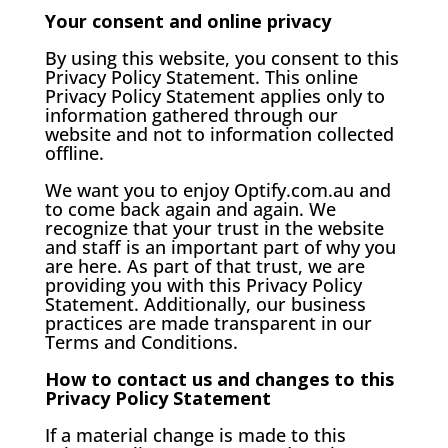
Your consent and online privacy
By using this website, you consent to this
Privacy Policy Statement. This online
Privacy Policy Statement applies only to
information gathered through our
website and not to information collected
offline.
We want you to enjoy Optify.com.au and
to come back again and again. We
recognize that your trust in the website
and staff is an important part of why you
are here. As part of that trust, we are
providing you with this Privacy Policy
Statement. Additionally, our business
practices are made transparent in our
Terms and Conditions.
How to contact us and changes to this
Privacy Policy Statement
If a material change is made to this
=====
[DIRECTIONS] Quote the records in their entirety, keeping the wording exact and excluding pictures.

[RESPONSE BELOW]
Your consent and online privacy
By using this website, you consent to this
Privacy Policy Statement. This online
Privacy Policy Statement applies only to
information gathered through our
website and not to information collected
offline.
We want you to enjoy Optify.com.au and
to come back again and again. We
recognize that your trust in the website
and staff is an important part of why you
are here. As part of that trust, we are
providing you with this Privacy Policy
Statement. Additionally, our business
practices are made transparent in our
Terms and Conditions.
How to contact us and changes to this
Privacy Policy Statement
If a material change is made to this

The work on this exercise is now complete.